_TAREFA_. Reescreva o trecho das entradas abaixo que começa na linha que contém "scientific name: Rhamnus cathartica" e termina na linha que contém "family: Poaceae", ambas incluídas. Substitua "kingdom" por "reino" e mantenha todo o restante inalterado.

(Um bloco de dados)
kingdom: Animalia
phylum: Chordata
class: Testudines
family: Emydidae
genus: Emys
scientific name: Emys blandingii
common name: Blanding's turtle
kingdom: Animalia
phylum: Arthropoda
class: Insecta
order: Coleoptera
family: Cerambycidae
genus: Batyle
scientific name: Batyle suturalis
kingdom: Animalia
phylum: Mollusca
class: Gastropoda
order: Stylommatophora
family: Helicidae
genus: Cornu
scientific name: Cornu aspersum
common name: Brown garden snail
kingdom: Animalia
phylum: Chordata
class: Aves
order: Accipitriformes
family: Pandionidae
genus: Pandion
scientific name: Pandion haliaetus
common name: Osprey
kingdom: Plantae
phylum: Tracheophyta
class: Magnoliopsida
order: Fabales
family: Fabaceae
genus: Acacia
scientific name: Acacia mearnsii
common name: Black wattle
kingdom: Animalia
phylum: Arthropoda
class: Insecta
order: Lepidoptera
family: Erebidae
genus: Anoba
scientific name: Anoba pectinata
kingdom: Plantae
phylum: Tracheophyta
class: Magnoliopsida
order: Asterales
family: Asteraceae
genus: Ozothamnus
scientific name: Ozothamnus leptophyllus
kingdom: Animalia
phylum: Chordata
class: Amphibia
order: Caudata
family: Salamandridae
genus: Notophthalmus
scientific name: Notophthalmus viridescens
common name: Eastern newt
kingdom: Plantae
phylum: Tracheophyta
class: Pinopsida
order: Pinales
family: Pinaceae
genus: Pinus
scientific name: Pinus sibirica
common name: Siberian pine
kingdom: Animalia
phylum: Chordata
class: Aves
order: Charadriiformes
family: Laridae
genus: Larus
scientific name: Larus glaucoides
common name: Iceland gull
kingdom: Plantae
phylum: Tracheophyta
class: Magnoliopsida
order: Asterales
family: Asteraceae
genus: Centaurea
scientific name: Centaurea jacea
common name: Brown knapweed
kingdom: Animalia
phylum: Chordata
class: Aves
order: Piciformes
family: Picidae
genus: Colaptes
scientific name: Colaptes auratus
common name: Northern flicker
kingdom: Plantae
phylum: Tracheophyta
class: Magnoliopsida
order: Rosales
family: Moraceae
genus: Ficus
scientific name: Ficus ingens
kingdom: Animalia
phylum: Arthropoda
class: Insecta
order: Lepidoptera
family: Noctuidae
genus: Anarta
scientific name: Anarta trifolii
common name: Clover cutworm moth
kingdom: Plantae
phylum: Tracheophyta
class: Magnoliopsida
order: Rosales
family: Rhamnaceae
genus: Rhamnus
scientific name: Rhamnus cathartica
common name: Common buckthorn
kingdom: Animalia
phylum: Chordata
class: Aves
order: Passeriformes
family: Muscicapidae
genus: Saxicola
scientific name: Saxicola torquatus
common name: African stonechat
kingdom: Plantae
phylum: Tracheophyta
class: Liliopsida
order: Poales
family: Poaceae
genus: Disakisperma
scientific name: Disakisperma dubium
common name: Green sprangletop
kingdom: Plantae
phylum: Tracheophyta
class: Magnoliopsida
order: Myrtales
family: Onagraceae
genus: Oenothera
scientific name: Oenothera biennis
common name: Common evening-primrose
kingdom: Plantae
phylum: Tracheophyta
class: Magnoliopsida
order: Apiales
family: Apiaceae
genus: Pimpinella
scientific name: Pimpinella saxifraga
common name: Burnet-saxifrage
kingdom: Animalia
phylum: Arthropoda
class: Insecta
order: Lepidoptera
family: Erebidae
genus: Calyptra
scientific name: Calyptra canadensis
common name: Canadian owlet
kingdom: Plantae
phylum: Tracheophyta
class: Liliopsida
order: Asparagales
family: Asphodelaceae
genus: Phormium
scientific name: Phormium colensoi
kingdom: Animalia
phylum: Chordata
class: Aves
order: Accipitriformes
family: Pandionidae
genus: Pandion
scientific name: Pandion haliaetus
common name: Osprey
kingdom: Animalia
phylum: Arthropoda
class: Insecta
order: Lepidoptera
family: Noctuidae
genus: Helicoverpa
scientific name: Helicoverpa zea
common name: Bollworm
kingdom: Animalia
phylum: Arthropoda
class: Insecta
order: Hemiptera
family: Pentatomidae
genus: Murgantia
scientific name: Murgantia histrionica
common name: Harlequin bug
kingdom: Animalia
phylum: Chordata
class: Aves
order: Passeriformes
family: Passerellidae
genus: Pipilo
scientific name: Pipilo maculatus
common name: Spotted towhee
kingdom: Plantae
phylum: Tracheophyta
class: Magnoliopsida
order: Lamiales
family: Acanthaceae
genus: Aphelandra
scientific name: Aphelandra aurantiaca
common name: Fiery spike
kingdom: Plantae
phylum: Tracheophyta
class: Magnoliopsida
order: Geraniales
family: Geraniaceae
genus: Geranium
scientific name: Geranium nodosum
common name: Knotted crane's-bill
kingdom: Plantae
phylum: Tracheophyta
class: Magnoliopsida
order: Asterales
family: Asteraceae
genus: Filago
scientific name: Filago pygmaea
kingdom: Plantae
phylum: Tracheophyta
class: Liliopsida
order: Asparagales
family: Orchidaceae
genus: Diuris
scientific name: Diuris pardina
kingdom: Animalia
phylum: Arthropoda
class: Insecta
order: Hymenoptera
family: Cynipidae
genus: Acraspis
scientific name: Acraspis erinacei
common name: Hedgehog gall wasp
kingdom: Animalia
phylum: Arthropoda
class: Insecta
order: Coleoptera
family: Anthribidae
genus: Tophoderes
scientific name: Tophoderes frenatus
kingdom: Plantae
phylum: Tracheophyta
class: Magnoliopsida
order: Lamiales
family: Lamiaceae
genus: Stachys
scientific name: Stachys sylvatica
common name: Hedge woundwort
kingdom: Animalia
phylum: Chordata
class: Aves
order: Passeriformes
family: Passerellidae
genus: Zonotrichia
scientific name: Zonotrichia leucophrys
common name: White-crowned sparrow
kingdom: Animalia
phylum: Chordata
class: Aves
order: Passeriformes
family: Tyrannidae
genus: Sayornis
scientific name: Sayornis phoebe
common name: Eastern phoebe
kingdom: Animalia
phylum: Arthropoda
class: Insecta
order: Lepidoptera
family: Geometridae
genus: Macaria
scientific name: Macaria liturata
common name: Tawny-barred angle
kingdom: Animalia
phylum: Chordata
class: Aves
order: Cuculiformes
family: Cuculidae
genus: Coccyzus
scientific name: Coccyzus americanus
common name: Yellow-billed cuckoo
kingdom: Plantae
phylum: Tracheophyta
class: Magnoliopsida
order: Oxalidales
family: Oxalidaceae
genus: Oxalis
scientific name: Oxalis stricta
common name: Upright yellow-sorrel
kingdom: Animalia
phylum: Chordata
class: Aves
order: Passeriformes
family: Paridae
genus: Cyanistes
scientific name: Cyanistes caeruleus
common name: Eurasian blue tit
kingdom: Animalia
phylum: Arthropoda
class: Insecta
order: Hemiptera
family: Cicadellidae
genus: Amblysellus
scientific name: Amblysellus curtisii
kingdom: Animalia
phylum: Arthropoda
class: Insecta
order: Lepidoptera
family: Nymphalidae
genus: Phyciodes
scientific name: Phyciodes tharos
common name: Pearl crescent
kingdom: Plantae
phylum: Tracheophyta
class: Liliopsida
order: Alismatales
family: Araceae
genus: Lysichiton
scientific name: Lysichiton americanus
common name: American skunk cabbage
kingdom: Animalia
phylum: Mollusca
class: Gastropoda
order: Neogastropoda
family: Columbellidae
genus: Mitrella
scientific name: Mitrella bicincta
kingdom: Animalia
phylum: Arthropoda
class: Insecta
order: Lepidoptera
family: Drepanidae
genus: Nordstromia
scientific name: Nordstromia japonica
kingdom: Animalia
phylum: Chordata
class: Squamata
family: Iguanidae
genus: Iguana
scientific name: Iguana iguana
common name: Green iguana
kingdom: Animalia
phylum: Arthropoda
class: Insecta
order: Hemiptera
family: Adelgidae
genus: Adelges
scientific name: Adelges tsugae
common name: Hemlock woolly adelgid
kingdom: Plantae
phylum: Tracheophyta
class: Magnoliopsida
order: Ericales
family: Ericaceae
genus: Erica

_RESULTADO_.
scientific name: Rhamnus cathartica
common name: Common buckthorn
reino: Animalia
phylum: Chordata
class: Aves
order: Passeriformes
family: Muscicapidae
genus: Saxicola
scientific name: Saxicola torquatus
common name: African stonechat
reino: Plantae
phylum: Tracheophyta
class: Liliopsida
order: Poales
family: Poaceae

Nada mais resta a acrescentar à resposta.